Newton's first law: “If a body is at rest it remains at rest or if it is in motion it moves at the same speed until it is acted on by an external force”.[2]
There is a kind of analogy between centrifugal force and gravitational force, which led to the “equivalence principle” of general relativity.[3][4]
Weightlessness
In free fall a thing's motion balances out the pull of gravity on it. This includes being in orbit.
General relativity
The special theory of relativity describes systems where gravity is not an issue; by contrast, gravity is the central issue of the general theory of relativity.[5]
In general relativity there is no gravitational force deflecting objects from their natural, straight paths. Instead, gravity is seen as changes in the properties of space and time. In turn, this changes the straightest-possible paths that objects will naturally follow.[6] The curvature is, in turn, caused by the energy-momentum of matter. Spacetime tells matter how to move; matter tells spacetime how to curve.[7]
For weak gravitational fields and slow speeds relative to the speed of light, the theory's predictions converge on those of Newton's law of universal gravitation.[8] Newton's equations are used to plan journeys in our Solar System.
General relativity has a number of physical consequences.
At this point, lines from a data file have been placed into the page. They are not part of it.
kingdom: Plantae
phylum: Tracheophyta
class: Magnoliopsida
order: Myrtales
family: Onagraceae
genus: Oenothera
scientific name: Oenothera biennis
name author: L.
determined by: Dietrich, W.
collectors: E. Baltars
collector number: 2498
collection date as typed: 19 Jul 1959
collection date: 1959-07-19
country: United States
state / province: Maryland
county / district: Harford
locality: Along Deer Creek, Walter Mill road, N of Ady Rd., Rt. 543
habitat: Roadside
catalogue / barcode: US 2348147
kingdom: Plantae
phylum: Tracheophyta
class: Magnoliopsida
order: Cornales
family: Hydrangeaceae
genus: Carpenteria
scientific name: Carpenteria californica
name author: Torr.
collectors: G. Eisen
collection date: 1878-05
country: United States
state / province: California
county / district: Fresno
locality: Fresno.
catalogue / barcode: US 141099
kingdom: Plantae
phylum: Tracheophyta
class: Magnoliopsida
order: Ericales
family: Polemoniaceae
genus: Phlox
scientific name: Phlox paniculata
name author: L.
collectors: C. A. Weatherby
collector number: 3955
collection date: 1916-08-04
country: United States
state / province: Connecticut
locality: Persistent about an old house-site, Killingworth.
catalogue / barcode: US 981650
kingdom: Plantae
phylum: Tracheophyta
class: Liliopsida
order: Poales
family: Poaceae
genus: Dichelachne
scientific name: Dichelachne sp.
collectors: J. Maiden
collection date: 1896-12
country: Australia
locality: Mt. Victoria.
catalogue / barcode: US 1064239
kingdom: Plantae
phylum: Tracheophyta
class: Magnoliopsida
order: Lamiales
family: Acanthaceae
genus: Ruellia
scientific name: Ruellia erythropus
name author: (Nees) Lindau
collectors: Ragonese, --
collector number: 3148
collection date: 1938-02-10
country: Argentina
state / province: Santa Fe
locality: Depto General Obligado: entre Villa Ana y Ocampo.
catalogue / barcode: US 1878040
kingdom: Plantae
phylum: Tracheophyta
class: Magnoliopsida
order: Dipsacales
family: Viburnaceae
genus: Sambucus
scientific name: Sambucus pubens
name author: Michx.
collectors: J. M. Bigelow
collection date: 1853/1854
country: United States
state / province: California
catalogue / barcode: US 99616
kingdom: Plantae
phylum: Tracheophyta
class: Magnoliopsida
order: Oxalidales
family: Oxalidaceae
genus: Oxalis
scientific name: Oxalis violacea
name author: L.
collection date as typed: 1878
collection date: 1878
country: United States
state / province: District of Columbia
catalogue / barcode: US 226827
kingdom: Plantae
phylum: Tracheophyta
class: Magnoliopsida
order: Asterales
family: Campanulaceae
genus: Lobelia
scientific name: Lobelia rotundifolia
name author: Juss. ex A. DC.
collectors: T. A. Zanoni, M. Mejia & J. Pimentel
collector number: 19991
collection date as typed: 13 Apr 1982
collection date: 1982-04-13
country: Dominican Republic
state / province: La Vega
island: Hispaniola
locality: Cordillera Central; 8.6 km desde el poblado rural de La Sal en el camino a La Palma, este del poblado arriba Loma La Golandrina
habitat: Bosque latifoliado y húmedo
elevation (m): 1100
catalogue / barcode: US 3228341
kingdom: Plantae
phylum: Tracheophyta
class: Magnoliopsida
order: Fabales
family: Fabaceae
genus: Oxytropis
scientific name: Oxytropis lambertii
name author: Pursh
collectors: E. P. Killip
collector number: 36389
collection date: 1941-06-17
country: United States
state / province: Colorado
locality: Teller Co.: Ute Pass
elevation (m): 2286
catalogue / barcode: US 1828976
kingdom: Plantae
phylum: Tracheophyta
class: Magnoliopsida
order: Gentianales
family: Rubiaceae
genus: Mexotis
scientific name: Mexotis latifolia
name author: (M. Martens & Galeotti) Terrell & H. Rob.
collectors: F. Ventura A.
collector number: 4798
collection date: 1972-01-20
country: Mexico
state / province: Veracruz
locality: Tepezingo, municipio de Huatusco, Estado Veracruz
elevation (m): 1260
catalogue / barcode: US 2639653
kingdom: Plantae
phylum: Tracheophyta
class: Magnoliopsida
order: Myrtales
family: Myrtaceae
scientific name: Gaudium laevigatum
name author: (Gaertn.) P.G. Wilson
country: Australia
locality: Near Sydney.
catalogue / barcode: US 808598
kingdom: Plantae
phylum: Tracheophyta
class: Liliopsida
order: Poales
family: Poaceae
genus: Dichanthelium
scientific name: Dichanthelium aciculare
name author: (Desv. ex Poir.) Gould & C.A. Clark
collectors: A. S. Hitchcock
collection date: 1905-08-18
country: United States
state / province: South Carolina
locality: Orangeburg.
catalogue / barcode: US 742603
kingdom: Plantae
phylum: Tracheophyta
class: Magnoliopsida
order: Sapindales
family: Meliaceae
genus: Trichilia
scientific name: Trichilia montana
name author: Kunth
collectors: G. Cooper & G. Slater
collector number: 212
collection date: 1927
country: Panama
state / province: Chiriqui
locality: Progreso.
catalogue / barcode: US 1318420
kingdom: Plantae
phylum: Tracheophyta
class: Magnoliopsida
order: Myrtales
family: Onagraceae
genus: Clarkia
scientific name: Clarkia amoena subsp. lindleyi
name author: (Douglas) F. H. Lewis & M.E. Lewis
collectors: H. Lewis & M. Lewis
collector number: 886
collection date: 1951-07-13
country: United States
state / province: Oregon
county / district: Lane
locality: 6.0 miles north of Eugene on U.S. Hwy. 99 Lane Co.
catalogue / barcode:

Gravitational time dilation and frequency shift
Gravity influences the passage of time. Light sent down into a gravity well is blueshifted, whereas light sent in the opposite direction (i.e., climbing out of the gravity well) is redshifted; collectively, these two effects are known as the gravitational frequency shift.
More generally, processes close to a massive body run more slowly when compared with processes taking place farther away; this effect is known as gravitational time dilation.[9][10]
Light deflection and gravitational time delay
General relativity predicts that the path of light is bent in a gravitational field; light passing a massive body is deflected towards that body. This effect has been confirmed by observing the light of stars or distant quasars being deflected as it passes the Sun.[11]
Closely related to light deflection is the gravitational time delay (or Shapiro delay), the phenomenon that light signals take longer to move through a gravitational field than they would in the absence of that field. There have been numerous successful tests of this prediction.[12][13]
A parameter called γ encodes the influence of gravity on the geometry of space.[14]
Gravitational waves
Gravitational waves are ripples in the curvature of spacetime. They move as a wave, travelling outward from the source. Einstein predicted them in 1915 on the basis of his theory of general relativity.[15] In theory, gravitational waves transport energy as gravitational radiation. Sources of detectable gravitational waves might include binary star systems composed of white dwarfs, neutron stars, or black holes. In general relativity, gravitational waves cannot travel faster than the speed of light.
Although gravitational radiation has not been directly detected, there is indirect evidence for its existence. The 1993 Nobel Prize in Physics was awarded for measurements of the Hulse-Taylor binary star system. These measurements suggest gravitational waves are more than mathematical peculiarities. Various gravitational wave detectors exist. However, they have not yet detected the phenomena.